# [PROMPT]
Would you please copy every line below that includes the string "candidate"?
=-=-=-=-=
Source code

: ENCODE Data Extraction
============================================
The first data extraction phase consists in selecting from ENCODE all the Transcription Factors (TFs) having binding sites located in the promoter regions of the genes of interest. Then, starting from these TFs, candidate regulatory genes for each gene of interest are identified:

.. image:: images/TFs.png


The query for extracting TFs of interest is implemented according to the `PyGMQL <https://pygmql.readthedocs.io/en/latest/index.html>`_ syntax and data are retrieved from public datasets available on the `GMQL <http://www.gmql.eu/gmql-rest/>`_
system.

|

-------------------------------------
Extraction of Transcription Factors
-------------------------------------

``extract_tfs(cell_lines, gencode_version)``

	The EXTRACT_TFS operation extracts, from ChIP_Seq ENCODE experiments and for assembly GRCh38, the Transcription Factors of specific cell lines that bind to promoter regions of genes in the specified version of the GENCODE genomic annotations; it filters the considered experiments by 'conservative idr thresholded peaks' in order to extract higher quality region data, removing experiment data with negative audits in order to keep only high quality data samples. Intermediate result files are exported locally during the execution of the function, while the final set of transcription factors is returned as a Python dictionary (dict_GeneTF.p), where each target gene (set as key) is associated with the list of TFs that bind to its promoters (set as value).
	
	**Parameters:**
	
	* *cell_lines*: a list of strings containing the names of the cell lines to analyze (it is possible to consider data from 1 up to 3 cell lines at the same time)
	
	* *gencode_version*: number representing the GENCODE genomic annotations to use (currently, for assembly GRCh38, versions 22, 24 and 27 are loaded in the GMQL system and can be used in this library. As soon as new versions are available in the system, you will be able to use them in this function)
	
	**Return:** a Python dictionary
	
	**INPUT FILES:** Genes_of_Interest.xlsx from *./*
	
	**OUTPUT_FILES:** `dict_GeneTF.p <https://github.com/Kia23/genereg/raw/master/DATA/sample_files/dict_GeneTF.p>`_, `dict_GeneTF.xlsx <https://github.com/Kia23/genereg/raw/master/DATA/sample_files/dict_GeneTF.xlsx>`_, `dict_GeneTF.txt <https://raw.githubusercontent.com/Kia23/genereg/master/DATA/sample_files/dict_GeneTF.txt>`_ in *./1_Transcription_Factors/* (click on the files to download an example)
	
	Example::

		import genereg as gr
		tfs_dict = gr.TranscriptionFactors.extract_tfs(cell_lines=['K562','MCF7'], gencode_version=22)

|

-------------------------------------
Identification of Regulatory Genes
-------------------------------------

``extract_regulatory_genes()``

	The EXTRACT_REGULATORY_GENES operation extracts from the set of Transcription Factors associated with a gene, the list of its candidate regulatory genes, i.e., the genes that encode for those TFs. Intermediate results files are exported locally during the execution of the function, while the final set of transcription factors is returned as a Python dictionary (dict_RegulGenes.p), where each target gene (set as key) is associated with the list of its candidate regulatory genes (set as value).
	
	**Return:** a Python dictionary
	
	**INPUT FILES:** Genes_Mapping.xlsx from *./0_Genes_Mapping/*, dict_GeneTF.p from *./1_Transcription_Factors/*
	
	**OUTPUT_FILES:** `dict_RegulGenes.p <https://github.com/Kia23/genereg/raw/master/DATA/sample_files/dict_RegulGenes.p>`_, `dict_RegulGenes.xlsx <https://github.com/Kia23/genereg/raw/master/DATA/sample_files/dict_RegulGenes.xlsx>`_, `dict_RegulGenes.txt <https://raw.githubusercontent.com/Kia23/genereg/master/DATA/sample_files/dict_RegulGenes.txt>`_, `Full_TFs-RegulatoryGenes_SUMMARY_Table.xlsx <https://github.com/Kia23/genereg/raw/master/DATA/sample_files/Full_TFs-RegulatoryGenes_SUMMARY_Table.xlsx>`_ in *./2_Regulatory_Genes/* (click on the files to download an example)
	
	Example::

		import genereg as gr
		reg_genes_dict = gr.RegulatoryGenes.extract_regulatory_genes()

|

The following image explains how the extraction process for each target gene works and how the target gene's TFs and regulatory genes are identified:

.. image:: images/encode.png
=-=-=-=-=
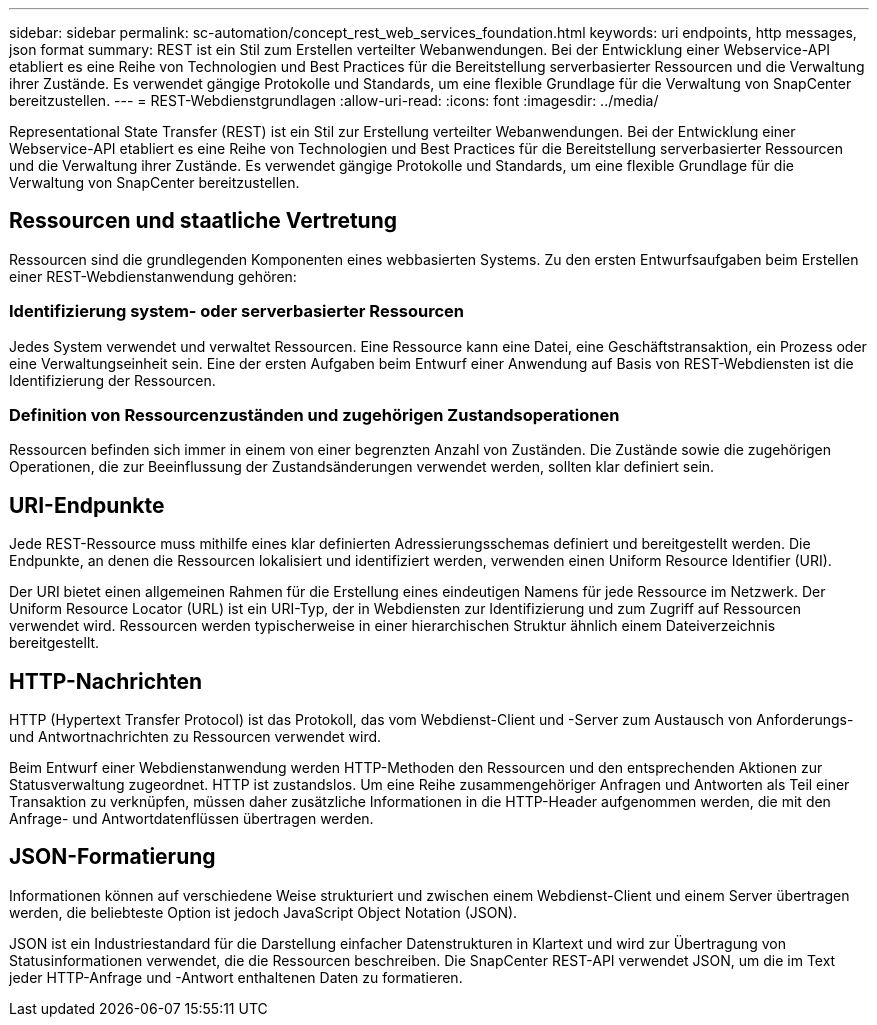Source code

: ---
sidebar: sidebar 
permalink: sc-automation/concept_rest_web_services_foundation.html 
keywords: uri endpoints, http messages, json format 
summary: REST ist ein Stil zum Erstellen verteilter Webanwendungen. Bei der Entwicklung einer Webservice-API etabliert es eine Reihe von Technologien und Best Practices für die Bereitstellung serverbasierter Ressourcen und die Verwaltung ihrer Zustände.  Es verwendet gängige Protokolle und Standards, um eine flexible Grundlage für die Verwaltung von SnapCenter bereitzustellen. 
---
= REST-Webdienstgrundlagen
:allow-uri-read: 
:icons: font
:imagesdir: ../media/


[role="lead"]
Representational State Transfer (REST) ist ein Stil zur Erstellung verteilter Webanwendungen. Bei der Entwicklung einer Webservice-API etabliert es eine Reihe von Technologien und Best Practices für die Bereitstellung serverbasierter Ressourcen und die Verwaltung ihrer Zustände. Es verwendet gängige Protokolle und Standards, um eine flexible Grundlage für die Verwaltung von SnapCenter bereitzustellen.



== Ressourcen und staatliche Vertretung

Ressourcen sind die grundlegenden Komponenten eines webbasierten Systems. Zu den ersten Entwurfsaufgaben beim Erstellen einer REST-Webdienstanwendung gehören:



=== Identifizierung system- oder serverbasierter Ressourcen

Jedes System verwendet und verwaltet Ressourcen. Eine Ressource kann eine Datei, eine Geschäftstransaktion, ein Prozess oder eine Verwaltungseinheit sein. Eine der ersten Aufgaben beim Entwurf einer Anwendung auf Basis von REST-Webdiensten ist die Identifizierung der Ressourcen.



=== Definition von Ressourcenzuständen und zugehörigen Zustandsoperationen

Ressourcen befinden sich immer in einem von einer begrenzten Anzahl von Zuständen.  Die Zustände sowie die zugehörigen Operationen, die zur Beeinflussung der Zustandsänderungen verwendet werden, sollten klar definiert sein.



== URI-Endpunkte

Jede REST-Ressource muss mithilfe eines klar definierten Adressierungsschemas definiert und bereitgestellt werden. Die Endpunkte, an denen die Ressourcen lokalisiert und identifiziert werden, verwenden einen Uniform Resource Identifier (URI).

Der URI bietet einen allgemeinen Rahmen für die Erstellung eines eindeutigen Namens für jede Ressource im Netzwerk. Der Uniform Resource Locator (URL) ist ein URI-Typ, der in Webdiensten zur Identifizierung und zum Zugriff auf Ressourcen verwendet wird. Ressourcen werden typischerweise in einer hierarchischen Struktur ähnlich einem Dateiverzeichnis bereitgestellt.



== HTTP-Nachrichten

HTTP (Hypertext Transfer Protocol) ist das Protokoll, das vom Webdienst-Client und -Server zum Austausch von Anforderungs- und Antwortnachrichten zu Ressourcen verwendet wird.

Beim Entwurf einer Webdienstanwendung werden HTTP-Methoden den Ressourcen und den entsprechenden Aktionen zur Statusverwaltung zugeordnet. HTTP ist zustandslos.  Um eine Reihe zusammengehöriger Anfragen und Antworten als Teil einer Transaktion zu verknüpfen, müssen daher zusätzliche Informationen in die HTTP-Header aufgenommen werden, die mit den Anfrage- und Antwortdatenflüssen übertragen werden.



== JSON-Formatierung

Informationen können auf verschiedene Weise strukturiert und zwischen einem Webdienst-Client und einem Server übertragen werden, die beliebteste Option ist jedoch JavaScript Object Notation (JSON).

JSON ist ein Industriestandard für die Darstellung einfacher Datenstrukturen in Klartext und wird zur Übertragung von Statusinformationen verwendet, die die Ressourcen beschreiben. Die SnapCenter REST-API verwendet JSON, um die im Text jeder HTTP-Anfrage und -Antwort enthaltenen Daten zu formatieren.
=-=-=-=-=
# [EXERCISE RESULT]
The first data extraction phase consists in selecting from ENCODE all the Transcription Factors (TFs) having binding sites located in the promoter regions of the genes of interest. Then, starting from these TFs, candidate regulatory genes for each gene of interest are identified:
	The EXTRACT_REGULATORY_GENES operation extracts from the set of Transcription Factors associated with a gene, the list of its candidate regulatory genes, i.e., the genes that encode for those TFs. Intermediate results files are exported locally during the execution of the function, while the final set of transcription factors is returned as a Python dictionary (dict_RegulGenes.p), where each target gene (set as key) is associated with the list of its candidate regulatory genes (set as value).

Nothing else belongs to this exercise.